We included a fairly detailed disclaimer of this (with thanks to direct input from police monitor Walter Katz) in our book: “[O]fficial police reports are written by police officers either directly involved with the incident, or based upon interviews with those directly involved in an incident. It has been demonstrated that officers have lied in the preparation of their statements and reports. This is an enormous challenge and impediment to our work. These lies can be direct, or they may be lies of omission. There are criminal penalties for falsifying these reports and statements, which are in public records. The chances of dishonesty being uncovered get higher each year with the increased scrutiny of civil litigation attorneys, investigative reporters, public advocacy groups, and projects including this one. Civil lawsuits, when filed, especially tend to bring forth many more documents and testimonial records than prior to litigation.
We recognize fully that basing our analyses on these sources comes with risks and challenges. Even if you don’t believe our analysis is better, we believe it is different from those of the available analysis in the press. We of course believe that our formal training in use of force and subject-matter expertise in law enforcement make our analysis better.
By focusing on the sources previously mentioned, in the order stated, the StreetCred Police Killings in Context data project makes every effort to remain unbiased and factual.
So that's what Fryer, and every other researcher, is up against. It is why it is so difficult to use police data to blame anyone. more on that - a lot more on that - in the coming weeks.
Anyway, I was remiss in my dissent in The Atlantic (which was, after all, 1800 words) not to mention the excellent work of Cody Ross (“A Multi-Level Bayesian Analysis of Racial Bias in Police Shootings at the County-Level in the United States, 2011–2014”) in PLOS, which looks to the U.S. Police-Shooting Database (USPSD) for answers to these questions and found "significant bias in the killing of unarmed black Americans relative to unarmed white Americans, in that the probability of being {black, unarmed, and shot by police} is about 3.49 times the probability of being {white, unarmed, and shot by police} on average.

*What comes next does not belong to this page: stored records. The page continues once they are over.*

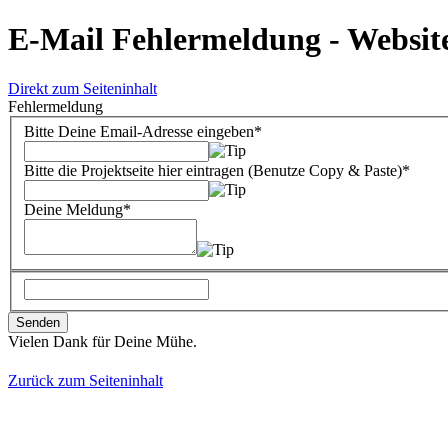
E-Mail Fehlermeldung - Website
Direkt zum Seiteninhalt
Fehlermeldung
Bitte Deine Email-Adresse eingeben*
Bitte die Projektseite hier eintragen (Benutze Copy & Paste)*
Deine Meldung*
Vielen Dank für Deine Mühe.
Zurück zum Seiteninhalt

I have a panoply of bones to pick with the USPSD, but not with Mr. Ross' superb analysis but W. David Ball has done an extraordinary analysis of that, plus a description of Bayesian analysis in general and a super-cool critique of the Fryer paper in particular. Andrew Gelman's blog had a terrific analysis of the same piece, and Uri Simonsohn went to town on the specifics of some of the data assumptions that raised his eyebrows towards K2.
And then, last week, came Radley Balko, who wrote in his superb The Watch blog at the Post, that it is quite simply impossible to calculate the percentage of police shootings that are legitimate.
Radley and I spoke (he got the 74% analysis only partly right in his column, believing mistakenly that the 16% I mentioned in my note were part of the 74% of killings that interrupted a fatal attack).
The reason the Fryer paper, and Fatal Encounters, and the Ross paper, and David Bell's critique, and StreetCred Police Killings in Context database, and my book are so important is that they are serious attempts to take almost comically imperfect data about monumentally complex, insanely multi-variate situations and dive in to one or two aspects of them in a way that can provide meaningful insight.
If you were to put together a list of the most serious people looking at these issues, I think that all those names I just mentioned, plus those I've mentioned throughout this note would certainly be in the Top 20.
And the fact is that we can geek the hell out over these numbers and grant points and get great takeaways, but I buried the lede and it is worth repeating:
Law enforcement data is the one place where Occam’s Razor does not apply. Journalists who state facts based on studies do so at their peril.